<
>

Can the Brewers win without walking?

The Milwaukee Brewers keep finding ways to win. On Tuesday, they beat the Cardinals for the second straight game in extra innings with a lineup that was missing Ryan Braun, Jonathan Lucroy, Aramis Ramirez and Jean Segura. Elian Herrera was batting second. Khris Davis and his .267 OBP hit cleanup. Jeff Bianchi played shortstop.

With a win against the Cardinals this afternoon, the Brewers can tie the 2003 Yankees for the all-time record for most wins by the end of April, with 21.

Now, that’s a little misleading, as for much of MLB history, teams didn’t start the regular season until later in April, back when there were 154 games or more doubleheaders were played.

If the Brewers win, they’ll be 21-7, a .750 winning percentage. Here’s another list of the teams that had a winning percentage of .750 or higher at the end of April with at least 20 games played:

BEST APRIL STARTS

Older Brewers fans will undoubtedly remember that 1987 team that started 13-0, 17-1 and 20-3. That was followed by a 12-game losing streak and 18 losses in 20 games; and by May 29, the Brewers were 22-21. They recovered to win 91 games, but they finished seven games out of first place.

What’s perhaps most interesting about these 2014 Brewers is that they rank last in the majors in walk rate at 6.3 percent -- and you know how much I love walks. Walks are baserunners, and baserunners lead to runs. Walks run up pitch counts and force opposing managers to dig deeper into their bullpens.

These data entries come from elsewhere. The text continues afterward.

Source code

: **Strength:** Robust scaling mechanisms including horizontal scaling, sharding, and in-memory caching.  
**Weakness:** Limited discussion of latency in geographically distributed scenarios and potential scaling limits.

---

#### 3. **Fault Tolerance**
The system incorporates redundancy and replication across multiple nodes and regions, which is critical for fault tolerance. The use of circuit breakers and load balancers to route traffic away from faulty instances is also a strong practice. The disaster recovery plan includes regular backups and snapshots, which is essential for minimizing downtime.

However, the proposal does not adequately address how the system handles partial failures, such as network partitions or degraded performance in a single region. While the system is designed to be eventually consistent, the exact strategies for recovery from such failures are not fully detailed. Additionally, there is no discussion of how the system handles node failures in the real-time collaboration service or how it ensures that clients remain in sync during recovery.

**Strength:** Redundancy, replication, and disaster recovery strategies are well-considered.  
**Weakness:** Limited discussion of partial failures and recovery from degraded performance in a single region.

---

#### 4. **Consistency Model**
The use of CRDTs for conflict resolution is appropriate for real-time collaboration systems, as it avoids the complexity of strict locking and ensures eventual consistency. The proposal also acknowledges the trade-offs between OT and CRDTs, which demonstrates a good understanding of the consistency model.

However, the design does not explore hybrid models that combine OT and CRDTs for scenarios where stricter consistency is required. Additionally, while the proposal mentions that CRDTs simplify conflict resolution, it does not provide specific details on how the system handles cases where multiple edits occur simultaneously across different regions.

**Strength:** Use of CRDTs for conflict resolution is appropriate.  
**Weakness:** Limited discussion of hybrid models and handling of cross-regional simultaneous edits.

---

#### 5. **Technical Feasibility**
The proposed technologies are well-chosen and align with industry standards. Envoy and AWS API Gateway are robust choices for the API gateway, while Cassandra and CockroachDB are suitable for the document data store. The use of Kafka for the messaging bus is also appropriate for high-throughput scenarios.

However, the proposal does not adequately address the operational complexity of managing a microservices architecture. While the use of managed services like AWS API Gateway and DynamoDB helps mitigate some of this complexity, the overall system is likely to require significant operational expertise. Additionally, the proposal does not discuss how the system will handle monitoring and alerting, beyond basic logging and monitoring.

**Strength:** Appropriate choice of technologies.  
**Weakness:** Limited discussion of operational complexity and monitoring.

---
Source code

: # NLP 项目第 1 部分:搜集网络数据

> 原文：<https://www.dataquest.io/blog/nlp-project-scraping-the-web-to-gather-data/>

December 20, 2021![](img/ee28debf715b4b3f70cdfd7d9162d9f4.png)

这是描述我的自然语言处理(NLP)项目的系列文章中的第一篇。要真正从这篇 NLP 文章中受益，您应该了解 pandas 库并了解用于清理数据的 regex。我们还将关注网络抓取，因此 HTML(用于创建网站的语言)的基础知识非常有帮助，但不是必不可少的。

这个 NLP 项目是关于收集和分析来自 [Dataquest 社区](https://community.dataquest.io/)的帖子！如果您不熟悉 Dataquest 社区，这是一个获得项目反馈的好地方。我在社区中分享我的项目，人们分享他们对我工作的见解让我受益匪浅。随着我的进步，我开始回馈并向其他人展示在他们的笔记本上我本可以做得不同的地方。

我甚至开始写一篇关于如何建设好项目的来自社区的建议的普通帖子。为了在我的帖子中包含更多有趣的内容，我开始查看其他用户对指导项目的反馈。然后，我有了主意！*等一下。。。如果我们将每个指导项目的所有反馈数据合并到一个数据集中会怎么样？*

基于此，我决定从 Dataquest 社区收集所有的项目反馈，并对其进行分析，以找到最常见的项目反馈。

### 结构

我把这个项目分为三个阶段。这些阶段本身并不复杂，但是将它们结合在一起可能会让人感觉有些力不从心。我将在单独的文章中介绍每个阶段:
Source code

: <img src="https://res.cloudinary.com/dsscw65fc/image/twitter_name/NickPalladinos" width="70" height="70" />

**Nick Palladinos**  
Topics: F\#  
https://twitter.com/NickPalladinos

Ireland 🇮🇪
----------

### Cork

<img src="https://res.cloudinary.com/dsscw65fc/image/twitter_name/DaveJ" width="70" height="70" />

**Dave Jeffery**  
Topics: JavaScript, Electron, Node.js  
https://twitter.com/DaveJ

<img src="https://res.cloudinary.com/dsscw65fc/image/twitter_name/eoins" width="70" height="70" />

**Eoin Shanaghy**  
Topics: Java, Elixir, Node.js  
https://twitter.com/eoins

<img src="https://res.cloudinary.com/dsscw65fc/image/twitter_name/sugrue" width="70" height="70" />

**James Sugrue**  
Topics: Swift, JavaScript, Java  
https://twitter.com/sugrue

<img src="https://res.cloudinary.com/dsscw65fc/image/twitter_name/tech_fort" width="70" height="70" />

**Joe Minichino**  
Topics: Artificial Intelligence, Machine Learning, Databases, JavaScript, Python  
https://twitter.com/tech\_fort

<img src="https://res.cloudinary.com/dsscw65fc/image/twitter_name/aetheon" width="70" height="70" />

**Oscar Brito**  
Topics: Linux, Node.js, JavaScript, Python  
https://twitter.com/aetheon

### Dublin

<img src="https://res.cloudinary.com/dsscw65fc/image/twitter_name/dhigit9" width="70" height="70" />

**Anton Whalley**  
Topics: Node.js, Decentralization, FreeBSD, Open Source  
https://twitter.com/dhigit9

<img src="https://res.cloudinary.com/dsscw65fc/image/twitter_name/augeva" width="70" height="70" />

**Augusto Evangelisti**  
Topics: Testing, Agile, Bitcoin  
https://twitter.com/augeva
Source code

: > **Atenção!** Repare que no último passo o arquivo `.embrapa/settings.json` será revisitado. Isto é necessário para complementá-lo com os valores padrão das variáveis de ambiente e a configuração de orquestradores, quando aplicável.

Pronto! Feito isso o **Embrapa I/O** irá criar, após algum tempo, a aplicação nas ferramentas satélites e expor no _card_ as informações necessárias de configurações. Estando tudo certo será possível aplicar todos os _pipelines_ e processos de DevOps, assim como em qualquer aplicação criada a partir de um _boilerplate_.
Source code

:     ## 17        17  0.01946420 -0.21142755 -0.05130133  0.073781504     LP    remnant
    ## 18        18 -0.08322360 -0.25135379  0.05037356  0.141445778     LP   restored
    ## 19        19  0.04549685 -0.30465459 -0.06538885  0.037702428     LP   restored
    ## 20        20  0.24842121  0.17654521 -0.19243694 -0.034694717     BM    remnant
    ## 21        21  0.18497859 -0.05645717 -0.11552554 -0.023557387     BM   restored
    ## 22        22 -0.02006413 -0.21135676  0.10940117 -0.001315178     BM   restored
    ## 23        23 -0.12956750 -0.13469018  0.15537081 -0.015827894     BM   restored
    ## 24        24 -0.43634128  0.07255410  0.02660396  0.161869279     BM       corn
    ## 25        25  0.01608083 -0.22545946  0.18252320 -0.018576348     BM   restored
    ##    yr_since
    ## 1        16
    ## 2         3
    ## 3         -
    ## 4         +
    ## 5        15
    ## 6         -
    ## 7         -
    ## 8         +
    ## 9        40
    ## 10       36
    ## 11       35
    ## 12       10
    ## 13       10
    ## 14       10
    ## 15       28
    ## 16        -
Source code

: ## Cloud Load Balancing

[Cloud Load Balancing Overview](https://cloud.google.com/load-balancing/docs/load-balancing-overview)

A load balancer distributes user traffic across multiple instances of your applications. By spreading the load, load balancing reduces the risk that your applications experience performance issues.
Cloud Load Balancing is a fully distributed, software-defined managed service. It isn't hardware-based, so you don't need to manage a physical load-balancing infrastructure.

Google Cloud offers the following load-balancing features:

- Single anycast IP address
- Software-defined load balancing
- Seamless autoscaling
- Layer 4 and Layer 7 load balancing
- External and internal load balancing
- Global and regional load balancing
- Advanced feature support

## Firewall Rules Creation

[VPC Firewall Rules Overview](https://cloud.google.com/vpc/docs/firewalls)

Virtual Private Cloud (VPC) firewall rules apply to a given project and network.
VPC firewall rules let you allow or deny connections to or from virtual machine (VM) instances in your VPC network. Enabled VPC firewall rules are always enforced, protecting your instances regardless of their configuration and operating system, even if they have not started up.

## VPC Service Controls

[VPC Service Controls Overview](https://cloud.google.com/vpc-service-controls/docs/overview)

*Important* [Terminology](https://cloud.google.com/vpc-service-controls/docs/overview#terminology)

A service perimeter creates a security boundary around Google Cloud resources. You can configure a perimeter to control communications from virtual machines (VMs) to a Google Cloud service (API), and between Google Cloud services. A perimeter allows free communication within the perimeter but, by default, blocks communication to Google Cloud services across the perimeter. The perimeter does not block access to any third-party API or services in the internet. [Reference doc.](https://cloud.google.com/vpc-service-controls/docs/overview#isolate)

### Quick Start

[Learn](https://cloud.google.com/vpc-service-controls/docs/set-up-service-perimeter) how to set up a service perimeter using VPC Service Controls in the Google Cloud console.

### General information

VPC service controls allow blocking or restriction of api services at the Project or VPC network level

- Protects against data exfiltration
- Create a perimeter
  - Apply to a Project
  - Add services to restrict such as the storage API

The Twins lead the majors in walk rate at 12.9 percent; and because of that, a no-name lineup has been one of the best offensive teams in the majors. The Brewers also have the second-highest chase percentage -- swinging at pitches out of the strike zone -- in the National League, behind only the Rockies. The Brewers go up there hacking; no team in the NL swings more often.

Davis has 32 strikeouts and one walk. Carlos Gomez has 35 strikeouts in 28 games with just nine walks. Braun’s walk rate is his lowest since 2008. Segura has two walks in 23 games. Mark Reynolds has 31 strikeouts in 82 plate appearances.

This approach hasn’t really hurt the Brewers much yet; they’re sixth in the NL at 4.11 runs per game. It hasn't hurt because outside of the Coors-fueled Rockies, no offense in the NL is doing a ton of damage.

The question is whether this approach is sustainable for a playoff team or if it will inevitably lead to an offensive collapse or an overreliance on the pitching staff.

In 2013, the teams with the seven lowest walks rates in the NL were the Padres, Giants, Cubs, Marlins, Rockies, Phillies and Brewers. All finished under .500; and only the Rockies, playing in Coors Field, scored more runs than the NL average. Of the playoff teams, the Pirates had the lowest walk rate at 7.6 percent.

In 2012, the Brewers actually led the NL in runs scored, despite ranking just 13th in the league with a 7.5 percent walk rate. The Reds had the worst offense of any of the playoff teams and had a walk rate of 7.9 percent.

The Brewers won the NL Central in 2011 with a 7.9 percent walk rate, 12th in NL. None of the teams below them in walk rate made the playoffs.

In 2010, the lowest walk rate of the playoff teams was the Giants, who ranked 13th in the NL at 7.9 percent. At 4.30 runs per game, they were just below the NL average of 4.33.

In 2009, the Cardinals ranked 12th in the NL in walk rate (8.6 percent) but still had an offense better than the league average and won the NL Central.

Anyway, you get the idea. You’re not going to have a great offense without drawing some free passes.

Still, as the Brewers run into the inevitable regression from the pitching staff -- Yovani Gallardo has allowed eight runs in six starts despite a low strikeout rate, and the bullpen is 8-2 with a 2.16 ERA -- the offense is going to have to improve. Davis and Segura are the big concerns, as the Brewers traded away Norichika Aoki to clear room for Davis, depleting their outfield depth, and Segura has struggled going back to the second half of last season. Ramirez isn’t going to hit .500 all season with runners in scoring position.

Once you get past Gomez and Braun, there are still a lot of question marks with this lineup. It’s been a great April, but we’ll learn a lot more about the Brewers in May.